Why use the partial F test instead of testing variables in an isolated model?

Question

Assume that I have $p$ independent variables:

$$X_{1}, X_{2}, \ldots, X_{p}$$

I wish to test the hypothesis

$$H_{0}\!: b_{1}=b_{2}=0$$

According to the partial $F$-test (Wald test), I need to run a full model and a reduced model with variables $3, 4, \ldots, p$, and to compare them in the $F$-statistic.

My question is why? Why can't I just run the model with these two variables and look at the "full $F$-test" for this particular model? What is the difference between running a model with these two variables and using the $F$-test, and running the partial $F$-test with two models, involving the other variables, which are not of any interest for this hypothesis?

Answer 1

The $F$-test for the model taken as a whole can be understood as a multiple partial $F$-test, but I can see what you mean.

The distinction is that one test (the nested version) tests the variables in the context of your other covariates, $X_3, \ldots, X_p$, whereas the $F$-test of the single two variable model tests them without the covariates.

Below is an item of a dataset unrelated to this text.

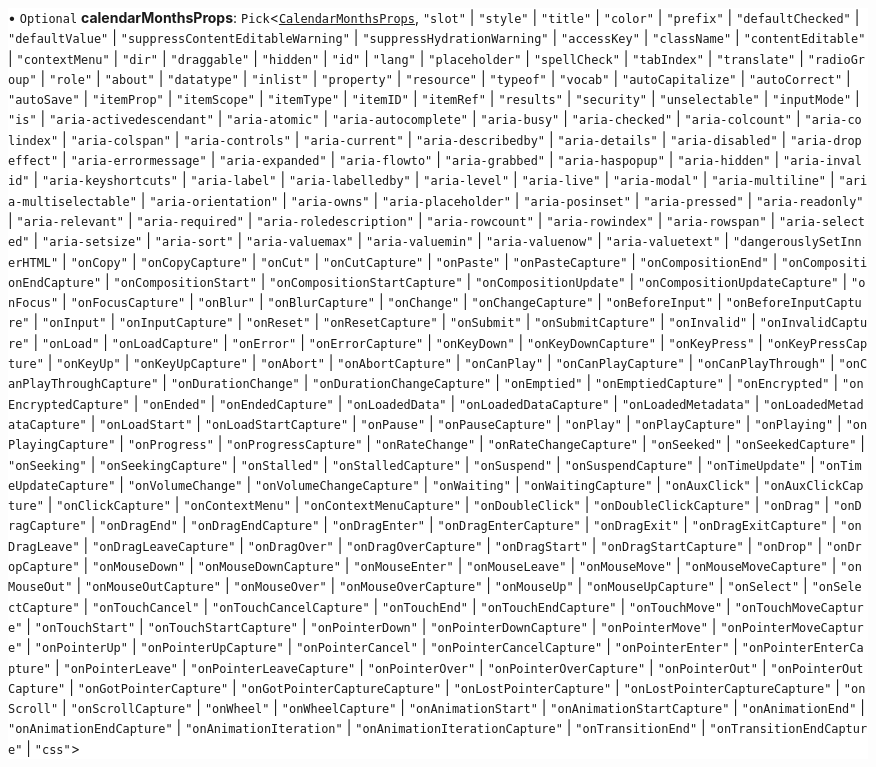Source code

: • `Optional` **calendarMonthsProps**: `Pick`<[`CalendarMonthsProps`](calendarmonthsprops.md), ``"slot"`` \| ``"style"`` \| ``"title"`` \| ``"color"`` \| ``"prefix"`` \| ``"defaultChecked"`` \| ``"defaultValue"`` \| ``"suppressContentEditableWarning"`` \| ``"suppressHydrationWarning"`` \| ``"accessKey"`` \| ``"className"`` \| ``"contentEditable"`` \| ``"contextMenu"`` \| ``"dir"`` \| ``"draggable"`` \| ``"hidden"`` \| ``"id"`` \| ``"lang"`` \| ``"placeholder"`` \| ``"spellCheck"`` \| ``"tabIndex"`` \| ``"translate"`` \| ``"radioGroup"`` \| ``"role"`` \| ``"about"`` \| ``"datatype"`` \| ``"inlist"`` \| ``"property"`` \| ``"resource"`` \| ``"typeof"`` \| ``"vocab"`` \| ``"autoCapitalize"`` \| ``"autoCorrect"`` \| ``"autoSave"`` \| ``"itemProp"`` \| ``"itemScope"`` \| ``"itemType"`` \| ``"itemID"`` \| ``"itemRef"`` \| ``"results"`` \| ``"security"`` \| ``"unselectable"`` \| ``"inputMode"`` \| ``"is"`` \| ``"aria-activedescendant"`` \| ``"aria-atomic"`` \| ``"aria-autocomplete"`` \| ``"aria-busy"`` \| ``"aria-checked"`` \| ``"aria-colcount"`` \| ``"aria-colindex"`` \| ``"aria-colspan"`` \| ``"aria-controls"`` \| ``"aria-current"`` \| ``"aria-describedby"`` \| ``"aria-details"`` \| ``"aria-disabled"`` \| ``"aria-dropeffect"`` \| ``"aria-errormessage"`` \| ``"aria-expanded"`` \| ``"aria-flowto"`` \| ``"aria-grabbed"`` \| ``"aria-haspopup"`` \| ``"aria-hidden"`` \| ``"aria-invalid"`` \| ``"aria-keyshortcuts"`` \| ``"aria-label"`` \| ``"aria-labelledby"`` \| ``"aria-level"`` \| ``"aria-live"`` \| ``"aria-modal"`` \| ``"aria-multiline"`` \| ``"aria-multiselectable"`` \| ``"aria-orientation"`` \| ``"aria-owns"`` \| ``"aria-placeholder"`` \| ``"aria-posinset"`` \| ``"aria-pressed"`` \| ``"aria-readonly"`` \| ``"aria-relevant"`` \| ``"aria-required"`` \| ``"aria-roledescription"`` \| ``"aria-rowcount"`` \| ``"aria-rowindex"`` \| ``"aria-rowspan"`` \| ``"aria-selected"`` \| ``"aria-setsize"`` \| ``"aria-sort"`` \| ``"aria-valuemax"`` \| ``"aria-valuemin"`` \| ``"aria-valuenow"`` \| ``"aria-valuetext"`` \| ``"dangerouslySetInnerHTML"`` \| ``"onCopy"`` \| ``"onCopyCapture"`` \| ``"onCut"`` \| ``"onCutCapture"`` \| ``"onPaste"`` \| ``"onPasteCapture"`` \| ``"onCompositionEnd"`` \| ``"onCompositionEndCapture"`` \| ``"onCompositionStart"`` \| ``"onCompositionStartCapture"`` \| ``"onCompositionUpdate"`` \| ``"onCompositionUpdateCapture"`` \| ``"onFocus"`` \| ``"onFocusCapture"`` \| ``"onBlur"`` \| ``"onBlurCapture"`` \| ``"onChange"`` \| ``"onChangeCapture"`` \| ``"onBeforeInput"`` \| ``"onBeforeInputCapture"`` \| ``"onInput"`` \| ``"onInputCapture"`` \| ``"onReset"`` \| ``"onResetCapture"`` \| ``"onSubmit"`` \| ``"onSubmitCapture"`` \| ``"onInvalid"`` \| ``"onInvalidCapture"`` \| ``"onLoad"`` \| ``"onLoadCapture"`` \| ``"onError"`` \| ``"onErrorCapture"`` \| ``"onKeyDown"`` \| ``"onKeyDownCapture"`` \| ``"onKeyPress"`` \| ``"onKeyPressCapture"`` \| ``"onKeyUp"`` \| ``"onKeyUpCapture"`` \| ``"onAbort"`` \| ``"onAbortCapture"`` \| ``"onCanPlay"`` \| ``"onCanPlayCapture"`` \| ``"onCanPlayThrough"`` \| ``"onCanPlayThroughCapture"`` \| ``"onDurationChange"`` \| ``"onDurationChangeCapture"`` \| ``"onEmptied"`` \| ``"onEmptiedCapture"`` \| ``"onEncrypted"`` \| ``"onEncryptedCapture"`` \| ``"onEnded"`` \| ``"onEndedCapture"`` \| ``"onLoadedData"`` \| ``"onLoadedDataCapture"`` \| ``"onLoadedMetadata"`` \| ``"onLoadedMetadataCapture"`` \| ``"onLoadStart"`` \| ``"onLoadStartCapture"`` \| ``"onPause"`` \| ``"onPauseCapture"`` \| ``"onPlay"`` \| ``"onPlayCapture"`` \| ``"onPlaying"`` \| ``"onPlayingCapture"`` \| ``"onProgress"`` \| ``"onProgressCapture"`` \| ``"onRateChange"`` \| ``"onRateChangeCapture"`` \| ``"onSeeked"`` \| ``"onSeekedCapture"`` \| ``"onSeeking"`` \| ``"onSeekingCapture"`` \| ``"onStalled"`` \| ``"onStalledCapture"`` \| ``"onSuspend"`` \| ``"onSuspendCapture"`` \| ``"onTimeUpdate"`` \| ``"onTimeUpdateCapture"`` \| ``"onVolumeChange"`` \| ``"onVolumeChangeCapture"`` \| ``"onWaiting"`` \| ``"onWaitingCapture"`` \| ``"onAuxClick"`` \| ``"onAuxClickCapture"`` \| ``"onClickCapture"`` \| ``"onContextMenu"`` \| ``"onContextMenuCapture"`` \| ``"onDoubleClick"`` \| ``"onDoubleClickCapture"`` \| ``"onDrag"`` \| ``"onDragCapture"`` \| ``"onDragEnd"`` \| ``"onDragEndCapture"`` \| ``"onDragEnter"`` \| ``"onDragEnterCapture"`` \| ``"onDragExit"`` \| ``"onDragExitCapture"`` \| ``"onDragLeave"`` \| ``"onDragLeaveCapture"`` \| ``"onDragOver"`` \| ``"onDragOverCapture"`` \| ``"onDragStart"`` \| ``"onDragStartCapture"`` \| ``"onDrop"`` \| ``"onDropCapture"`` \| ``"onMouseDown"`` \| ``"onMouseDownCapture"`` \| ``"onMouseEnter"`` \| ``"onMouseLeave"`` \| ``"onMouseMove"`` \| ``"onMouseMoveCapture"`` \| ``"onMouseOut"`` \| ``"onMouseOutCapture"`` \| ``"onMouseOver"`` \| ``"onMouseOverCapture"`` \| ``"onMouseUp"`` \| ``"onMouseUpCapture"`` \| ``"onSelect"`` \| ``"onSelectCapture"`` \| ``"onTouchCancel"`` \| ``"onTouchCancelCapture"`` \| ``"onTouchEnd"`` \| ``"onTouchEndCapture"`` \| ``"onTouchMove"`` \| ``"onTouchMoveCapture"`` \| ``"onTouchStart"`` \| ``"onTouchStartCapture"`` \| ``"onPointerDown"`` \| ``"onPointerDownCapture"`` \| ``"onPointerMove"`` \| ``"onPointerMoveCapture"`` \| ``"onPointerUp"`` \| ``"onPointerUpCapture"`` \| ``"onPointerCancel"`` \| ``"onPointerCancelCapture"`` \| ``"onPointerEnter"`` \| ``"onPointerEnterCapture"`` \| ``"onPointerLeave"`` \| ``"onPointerLeaveCapture"`` \| ``"onPointerOver"`` \| ``"onPointerOverCapture"`` \| ``"onPointerOut"`` \| ``"onPointerOutCapture"`` \| ``"onGotPointerCapture"`` \| ``"onGotPointerCaptureCapture"`` \| ``"onLostPointerCapture"`` \| ``"onLostPointerCaptureCapture"`` \| ``"onScroll"`` \| ``"onScrollCapture"`` \| ``"onWheel"`` \| ``"onWheelCapture"`` \| ``"onAnimationStart"`` \| ``"onAnimationStartCapture"`` \| ``"onAnimationEnd"`` \| ``"onAnimationEndCapture"`` \| ``"onAnimationIteration"`` \| ``"onAnimationIterationCapture"`` \| ``"onTransitionEnd"`` \| ``"onTransitionEndCapture"`` \| ``"css"``\>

Put another way, the former controls for the other variables, whereas the latter ignores them¹. If the other variables are at all relevant, the former test should have greater statistical power. If your data are observational, the tests are of the variables projected on a different margin, and the true answer might differ irrespective of whether the tests yield correct decisions or not.

_{1. It may help you to read my answer here: Is there a difference between 'controlling for' and 'ignoring' other variables in multiple regression?}